Data items:
━━━━━━━━━━

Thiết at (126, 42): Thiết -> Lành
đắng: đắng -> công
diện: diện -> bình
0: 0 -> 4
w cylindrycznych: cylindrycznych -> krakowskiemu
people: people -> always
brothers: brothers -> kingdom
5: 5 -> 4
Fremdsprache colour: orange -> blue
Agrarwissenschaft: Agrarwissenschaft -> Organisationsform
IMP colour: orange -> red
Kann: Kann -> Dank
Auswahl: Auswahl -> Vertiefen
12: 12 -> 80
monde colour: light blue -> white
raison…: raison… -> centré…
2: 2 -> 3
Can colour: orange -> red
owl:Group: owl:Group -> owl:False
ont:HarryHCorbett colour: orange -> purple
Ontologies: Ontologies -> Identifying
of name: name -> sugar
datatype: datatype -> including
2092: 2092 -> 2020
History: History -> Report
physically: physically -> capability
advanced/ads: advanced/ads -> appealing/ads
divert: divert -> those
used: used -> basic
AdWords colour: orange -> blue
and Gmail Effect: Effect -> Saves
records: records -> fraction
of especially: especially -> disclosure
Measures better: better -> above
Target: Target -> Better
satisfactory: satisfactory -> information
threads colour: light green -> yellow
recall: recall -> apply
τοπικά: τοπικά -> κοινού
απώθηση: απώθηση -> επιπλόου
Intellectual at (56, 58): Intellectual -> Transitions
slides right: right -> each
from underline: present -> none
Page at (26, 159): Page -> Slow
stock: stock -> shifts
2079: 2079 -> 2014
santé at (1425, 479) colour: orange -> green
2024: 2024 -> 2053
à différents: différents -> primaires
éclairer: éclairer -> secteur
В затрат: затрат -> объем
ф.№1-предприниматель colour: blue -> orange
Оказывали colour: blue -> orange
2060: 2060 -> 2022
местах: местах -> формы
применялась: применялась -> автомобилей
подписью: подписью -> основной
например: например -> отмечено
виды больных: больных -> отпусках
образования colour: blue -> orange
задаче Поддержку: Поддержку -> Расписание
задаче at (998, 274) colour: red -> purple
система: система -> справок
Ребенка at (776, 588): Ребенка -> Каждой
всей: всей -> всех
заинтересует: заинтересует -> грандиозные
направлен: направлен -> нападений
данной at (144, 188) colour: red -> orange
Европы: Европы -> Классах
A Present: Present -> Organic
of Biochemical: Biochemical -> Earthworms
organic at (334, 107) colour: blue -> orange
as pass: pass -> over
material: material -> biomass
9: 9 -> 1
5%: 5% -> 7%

━━━━━━━━━━

Aim: Reproduce every line of the material above word for word, changing nothing.

Output for this task:
Thiết at (126, 42): Thiết -> Lành
đắng: đắng -> công
diện: diện -> bình
0: 0 -> 4
w cylindrycznych: cylindrycznych -> krakowskiemu
people: people -> always
brothers: brothers -> kingdom
5: 5 -> 4
Fremdsprache colour: orange -> blue
Agrarwissenschaft: Agrarwissenschaft -> Organisationsform
IMP colour: orange -> red
Kann: Kann -> Dank
Auswahl: Auswahl -> Vertiefen
12: 12 -> 80
monde colour: light blue -> white
raison…: raison… -> centré…
2: 2 -> 3
Can colour: orange -> red
owl:Group: owl:Group -> owl:False
ont:HarryHCorbett colour: orange -> purple
Ontologies: Ontologies -> Identifying
of name: name -> sugar
datatype: datatype -> including
2092: 2092 -> 2020
History: History -> Report
physically: physically -> capability
advanced/ads: advanced/ads -> appealing/ads
divert: divert -> those
used: used -> basic
AdWords colour: orange -> blue
and Gmail Effect: Effect -> Saves
records: records -> fraction
of especially: especially -> disclosure
Measures better: better -> above
Target: Target -> Better
satisfactory: satisfactory -> information
threads colour: light green -> yellow
recall: recall -> apply
τοπικά: τοπικά -> κοινού
απώθηση: απώθηση -> επιπλόου
Intellectual at (56, 58): Intellectual -> Transitions
slides right: right -> each
from underline: present -> none
Page at (26, 159): Page -> Slow
stock: stock -> shifts
2079: 2079 -> 2014
santé at (1425, 479) colour: orange -> green
2024: 2024 -> 2053
à différents: différents -> primaires
éclairer: éclairer -> secteur
В затрат: затрат -> объем
ф.№1-предприниматель colour: blue -> orange
Оказывали colour: blue -> orange
2060: 2060 -> 2022
местах: местах -> формы
применялась: применялась -> автомобилей
подписью: подписью -> основной
например: например -> отмечено
виды больных: больных -> отпусках
образования colour: blue -> orange
задаче Поддержку: Поддержку -> Расписание
задаче at (998, 274) colour: red -> purple
система: система -> справок
Ребенка at (776, 588): Ребенка -> Каждой
всей: всей -> всех
заинтересует: заинтересует -> грандиозные
направлен: направлен -> нападений
данной at (144, 188) colour: red -> orange
Европы: Европы -> Классах
A Present: Present -> Organic
of Biochemical: Biochemical -> Earthworms
organic at (334, 107) colour: blue -> orange
as pass: pass -> over
material: material -> biomass
9: 9 -> 1
5%: 5% -> 7%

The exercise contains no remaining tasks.